§ **Article**
Firing the brick kiln

Christine Trowbridge explains the laborious process of making bricks and the intangible rewards of the job. October 10, 2005


Lloyd Dobyns: Hi! Welcome to Colonial Williamsburg: Past & Present on  This is “Behind the Scenes” where you will meet the people who work here. That’s my job. I’m Lloyd Dobyns and mostly I ask questions. This time I’m asking Christine Trowbridge who is the master brick maker at Colonial Williamsburg, and the first question has got to be “What is a master brick maker?”

Christine Trowbridge:  That is a very good question. A master brick maker actually didn’t exist in the full form in the 18th century. And what I mean by that is most trades required an apprenticeship to be served to learn how to do that trade. Brick making is what you would call an unskilled trade. It’s a labor. It’s not something that you need to serve a seven-year apprenticeship to learn how to do. Typically in a trade, you would serve a seven-year apprenticeship; you’d become a journeyman; those journeymen then can branch out on their own, open their own shop, and declare themselves a master of that trade. Brick making is just a labor. Slaves, indentured servants, convict servants are set to this labor. And, there’s one person who knows how to maybe fire the kiln, maybe knows some arts and mysteries of the trade, and you might call that person a “master” in quotes, but he wouldn’t fully hold the title of master.

Lloyd: Okay, so the master brick maker, who is not the master brick maker, how do you make bricks?

Christine:  (Laughs) Making bricks is actually very simple, as I said. It is a procedure of taking clay straight from the earth, softening it with water, drying it, and kiln firing it. 

Lloyd:  Nothing but clay and water?

Christine:  Nothing but clay and water, and in our region – we are on a peninsula between two rivers – all of our soil is clay, so it’s a wonderful place to make bricks.

Lloyd:  Nothing but clay.

Christine:  Right, so the resources are there.

Lloyd:  Okay, so here at the brick yard, I don’t see a kiln.

Christine:  You’re right. Brick kilns are one-time use structures. You build a kiln every time you are ready to fire a batch of bricks, so you are only firing typically once a year. Brick making is very much a seasonal occupation. It is something you can only do in the warm weather between the frosts of the year. So you spend your summer shaping your bricks, and then come fall, you take those bricks, and you pile them up to create a kiln, and you bake them before the winter arrives.

Lloyd:  So, you don’t bake them in the kiln, they are the kiln.

Christine:  Thank you, yes, exactly…exactly.

Lloyd:  Okay, okay, that makes sense. I know a little bit about ceramics, but that’s not the same thing at all.

Christine:  Very different, in fact, ceramics, making pottery here in the colonies was illegal. It was something that you had to purchase from England …

Lloyd:  Oh really?

Christine: …so any potters that you hear of were working under cover.  (Laughs)

Lloyd:  Were there any that you know of?

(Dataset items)
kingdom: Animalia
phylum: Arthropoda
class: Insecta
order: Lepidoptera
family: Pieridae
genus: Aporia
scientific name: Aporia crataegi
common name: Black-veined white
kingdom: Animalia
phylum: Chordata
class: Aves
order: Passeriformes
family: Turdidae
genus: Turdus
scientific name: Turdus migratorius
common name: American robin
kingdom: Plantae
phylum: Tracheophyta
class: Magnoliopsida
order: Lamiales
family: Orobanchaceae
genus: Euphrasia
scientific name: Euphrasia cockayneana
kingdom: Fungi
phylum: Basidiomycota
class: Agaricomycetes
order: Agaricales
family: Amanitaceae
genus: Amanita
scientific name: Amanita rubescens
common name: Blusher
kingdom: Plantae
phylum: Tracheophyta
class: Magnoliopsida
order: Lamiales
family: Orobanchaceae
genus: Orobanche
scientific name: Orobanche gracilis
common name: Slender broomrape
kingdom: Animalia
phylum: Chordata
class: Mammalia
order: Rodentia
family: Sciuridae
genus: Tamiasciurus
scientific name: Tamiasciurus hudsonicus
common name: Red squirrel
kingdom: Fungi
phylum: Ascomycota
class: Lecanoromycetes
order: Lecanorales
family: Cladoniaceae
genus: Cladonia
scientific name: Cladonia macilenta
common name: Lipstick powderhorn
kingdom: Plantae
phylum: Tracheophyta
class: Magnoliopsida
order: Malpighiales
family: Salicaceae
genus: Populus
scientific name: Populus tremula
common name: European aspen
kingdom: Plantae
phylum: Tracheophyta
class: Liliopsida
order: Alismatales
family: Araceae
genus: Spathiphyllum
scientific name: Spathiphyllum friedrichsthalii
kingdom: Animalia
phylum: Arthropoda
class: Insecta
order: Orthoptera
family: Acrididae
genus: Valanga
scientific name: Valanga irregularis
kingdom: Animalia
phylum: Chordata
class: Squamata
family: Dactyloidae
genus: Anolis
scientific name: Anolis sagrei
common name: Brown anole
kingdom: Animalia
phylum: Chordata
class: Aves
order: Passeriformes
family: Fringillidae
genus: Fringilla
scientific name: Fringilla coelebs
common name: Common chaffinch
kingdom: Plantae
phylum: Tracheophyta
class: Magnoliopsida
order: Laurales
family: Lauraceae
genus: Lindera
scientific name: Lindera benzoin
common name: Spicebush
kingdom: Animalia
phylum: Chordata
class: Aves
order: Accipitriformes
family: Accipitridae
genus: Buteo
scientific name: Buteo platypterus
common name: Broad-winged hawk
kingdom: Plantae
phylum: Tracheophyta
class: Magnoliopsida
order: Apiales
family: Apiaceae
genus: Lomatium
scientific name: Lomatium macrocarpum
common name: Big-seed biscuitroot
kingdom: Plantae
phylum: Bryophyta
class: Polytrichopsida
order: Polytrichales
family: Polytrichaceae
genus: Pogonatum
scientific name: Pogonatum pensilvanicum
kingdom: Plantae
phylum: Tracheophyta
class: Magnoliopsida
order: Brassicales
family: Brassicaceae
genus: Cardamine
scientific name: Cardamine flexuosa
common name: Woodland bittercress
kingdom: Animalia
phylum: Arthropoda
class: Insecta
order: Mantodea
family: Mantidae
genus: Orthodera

§ **Required work**
(1) Which steps of making bricks does Christine Trowbridge name in the brick kiln interview?
(2) Could you lay out the dataset rows as a numbered list, from the line holding "scientific name: Pogonatum pensilvanicum" through the last line of the rows, inclusive?

§ **Exercise solutions**
(1)
1. Taking clay straight from the earth
2. Softening it with water
3. Drying it
4. Kiln firing it

(2)
1. scientific name: Pogonatum pensilvanicum
2. kingdom: Plantae
3. phylum: Tracheophyta
4. class: Magnoliopsida
5. order: Brassicales
6. family: Brassicaceae
7. genus: Cardamine
8. scientific name: Cardamine flexuosa
9. common name: Woodland bittercress
10. kingdom: Animalia
11. phylum: Arthropoda
12. class: Insecta
13. order: Mantodea
14. family: Mantidae
15. genus: Orthodera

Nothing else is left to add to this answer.